各国戦車の初期開発史(1)

○各国に見る戦車

 戦車の運用構想は実に様々である。 第一次大戦から現在に至る所までを考察しても、それは明らかな違いとして良く見る事が出来る。第二次世界大戦はそうした戦車運用構想の差が勝利に貢献し、敗北につながった経緯を持っている。

 無論、それらは国家的な要因を有してはいるが、 ここではひとまず、 戦車という存在に限定して考えていきたい。

○戦車競争


 戦車性能の向上競争は、イギリスによる世界最初の実用戦車マークTが 、1916年9月15日のソンムの戦いで出現した瞬間から始まった。
 (※上写真はマークU戦車。基本的な構造はマークT戦車と同じで、ハッチを増設した程度。/撮影:秩父路号)

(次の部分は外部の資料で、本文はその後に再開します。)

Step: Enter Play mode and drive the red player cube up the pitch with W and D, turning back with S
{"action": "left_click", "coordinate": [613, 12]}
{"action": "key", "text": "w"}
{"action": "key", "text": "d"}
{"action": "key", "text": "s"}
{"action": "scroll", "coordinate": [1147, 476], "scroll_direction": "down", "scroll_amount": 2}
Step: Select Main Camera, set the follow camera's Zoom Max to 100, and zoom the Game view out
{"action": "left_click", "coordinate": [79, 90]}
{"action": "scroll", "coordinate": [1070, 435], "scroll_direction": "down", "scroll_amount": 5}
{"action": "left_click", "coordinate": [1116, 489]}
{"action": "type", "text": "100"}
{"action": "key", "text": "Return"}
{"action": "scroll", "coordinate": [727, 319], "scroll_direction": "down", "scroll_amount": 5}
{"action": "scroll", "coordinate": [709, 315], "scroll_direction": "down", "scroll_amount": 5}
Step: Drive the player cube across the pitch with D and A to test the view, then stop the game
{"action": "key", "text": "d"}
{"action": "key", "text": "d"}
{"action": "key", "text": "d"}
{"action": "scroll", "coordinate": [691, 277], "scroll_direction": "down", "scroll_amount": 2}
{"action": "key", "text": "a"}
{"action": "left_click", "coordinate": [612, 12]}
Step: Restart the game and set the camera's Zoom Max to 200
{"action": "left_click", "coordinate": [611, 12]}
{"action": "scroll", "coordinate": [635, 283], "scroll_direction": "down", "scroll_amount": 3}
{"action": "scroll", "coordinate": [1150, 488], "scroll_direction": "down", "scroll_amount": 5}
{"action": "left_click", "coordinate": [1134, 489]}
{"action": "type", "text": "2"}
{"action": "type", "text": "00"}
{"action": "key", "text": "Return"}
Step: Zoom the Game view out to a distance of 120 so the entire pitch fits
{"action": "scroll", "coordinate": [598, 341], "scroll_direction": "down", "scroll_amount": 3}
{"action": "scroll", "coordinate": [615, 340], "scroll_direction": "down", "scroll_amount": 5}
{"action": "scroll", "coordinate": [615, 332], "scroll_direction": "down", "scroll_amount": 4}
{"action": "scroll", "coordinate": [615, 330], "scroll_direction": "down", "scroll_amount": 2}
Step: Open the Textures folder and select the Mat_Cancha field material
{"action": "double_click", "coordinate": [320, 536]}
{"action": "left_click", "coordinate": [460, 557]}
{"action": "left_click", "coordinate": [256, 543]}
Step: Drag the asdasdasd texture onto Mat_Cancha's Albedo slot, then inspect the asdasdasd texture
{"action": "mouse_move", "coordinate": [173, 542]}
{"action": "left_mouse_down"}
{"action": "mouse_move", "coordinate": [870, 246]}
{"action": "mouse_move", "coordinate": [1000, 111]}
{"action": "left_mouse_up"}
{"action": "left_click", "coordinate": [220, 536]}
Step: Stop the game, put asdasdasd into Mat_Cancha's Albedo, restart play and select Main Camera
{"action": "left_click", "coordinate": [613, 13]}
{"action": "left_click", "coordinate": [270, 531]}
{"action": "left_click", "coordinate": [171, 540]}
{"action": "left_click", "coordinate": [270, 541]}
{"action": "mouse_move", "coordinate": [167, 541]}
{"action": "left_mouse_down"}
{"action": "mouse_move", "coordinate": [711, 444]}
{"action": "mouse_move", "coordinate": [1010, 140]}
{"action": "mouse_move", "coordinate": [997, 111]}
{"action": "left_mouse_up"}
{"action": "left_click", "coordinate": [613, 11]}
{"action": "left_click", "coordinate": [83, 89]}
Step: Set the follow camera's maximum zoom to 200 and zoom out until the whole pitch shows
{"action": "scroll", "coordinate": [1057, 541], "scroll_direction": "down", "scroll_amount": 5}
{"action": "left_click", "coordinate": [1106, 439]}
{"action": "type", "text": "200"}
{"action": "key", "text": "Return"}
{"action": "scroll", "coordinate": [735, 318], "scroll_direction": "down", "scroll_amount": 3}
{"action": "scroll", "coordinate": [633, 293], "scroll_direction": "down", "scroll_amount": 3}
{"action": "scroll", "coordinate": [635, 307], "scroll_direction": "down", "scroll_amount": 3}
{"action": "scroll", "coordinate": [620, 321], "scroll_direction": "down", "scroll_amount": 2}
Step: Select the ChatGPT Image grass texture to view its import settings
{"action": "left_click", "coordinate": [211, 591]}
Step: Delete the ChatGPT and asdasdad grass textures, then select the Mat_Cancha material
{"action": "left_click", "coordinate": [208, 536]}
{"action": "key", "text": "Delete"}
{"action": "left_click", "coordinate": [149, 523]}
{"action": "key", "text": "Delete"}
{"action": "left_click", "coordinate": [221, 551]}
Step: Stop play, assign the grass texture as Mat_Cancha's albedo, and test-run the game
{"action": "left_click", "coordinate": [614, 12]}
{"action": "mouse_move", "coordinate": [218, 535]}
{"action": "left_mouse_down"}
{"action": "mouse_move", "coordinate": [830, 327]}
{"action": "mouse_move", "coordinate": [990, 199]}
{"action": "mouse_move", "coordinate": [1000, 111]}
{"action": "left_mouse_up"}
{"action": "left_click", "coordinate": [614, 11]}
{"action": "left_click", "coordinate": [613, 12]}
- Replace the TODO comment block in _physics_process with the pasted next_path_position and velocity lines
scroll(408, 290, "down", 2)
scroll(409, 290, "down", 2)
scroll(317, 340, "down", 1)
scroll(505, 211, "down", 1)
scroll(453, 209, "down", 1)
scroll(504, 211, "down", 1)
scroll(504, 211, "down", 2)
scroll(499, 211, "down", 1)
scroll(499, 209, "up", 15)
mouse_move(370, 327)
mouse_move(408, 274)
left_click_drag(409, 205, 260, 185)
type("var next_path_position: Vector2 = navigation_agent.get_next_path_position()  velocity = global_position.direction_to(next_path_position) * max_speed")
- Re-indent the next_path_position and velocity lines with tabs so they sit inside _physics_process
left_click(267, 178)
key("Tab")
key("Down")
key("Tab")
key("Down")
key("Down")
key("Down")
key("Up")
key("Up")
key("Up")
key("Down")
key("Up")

 戦車と対峙する事になったドイツ軍に衝撃を与え、 同時に人間の肉体を武器に行う戦争が終わりに近づいた事を明確に印象づけた。戦車の有用性に特に興味を示したのは、戦車を敵として最初に戦う事になった、 ドイツ帝国軍であった事は当然であっただろう。

 ドイツはその国民性とも言える物作りを存分に生かして、 戦車開発に邁進する。


 こうして誕生したのがドイツ最初の実戦投入戦車として有名なA7Vである。これはマークTよりも重装甲であり、 履帯すらも装甲の下に隠れる独特の形をしている。 前後左右に機関銃ではなく機関砲を配置し、より塹壕撃砕に特化した戦車となった。1918年4月24日にヴィレルー・ブレトニュー(フランス)で、イギリスのマークW戦車と史上初の戦車戦を行っている。
 (※上写真はボービントンの戦車博物館で展示されているA7V戦車 504 Schnuckのレプリカ。/撮影:秩父路号)

 同時期にはフランスでも戦車 シュナイダーCA1を開発し戦場に投入した。 マークTより大柄で船底をひっくり返した様な胴体の側面に履帯が付く。

 この他にもアメリカでは速度特化のフォード3t戦車が開発される。 これは2名乗りで、非常に小さいく、当時としては軽快に動いた。 時速13キロと言うから、当時の戦車の倍、 アメリカ製の大衆自動車である T型フォードの初期モデルの最高速度が大体20キロ程度だった事を考えると非常に軽快と言えるかもしれない。

 この様に戦車黎明期においても早くから、 各国の考えに基づく戦車開発競争は繰り広げられ、 戦車のみならず、この周辺機器も開発、改良、性能向上が繰り広げられた。

 エンジンは大型化しつつも出力が向上し、 機関銃は口径が大きくなり機関砲と呼ばれる種別の銃が生まれ、 大砲は巨大化の一途を進み、用途に応じた型が生み出された。
 そしてそれらは、第一次世界大戦が終結した後にこそ、 繰り広げられたとも言える。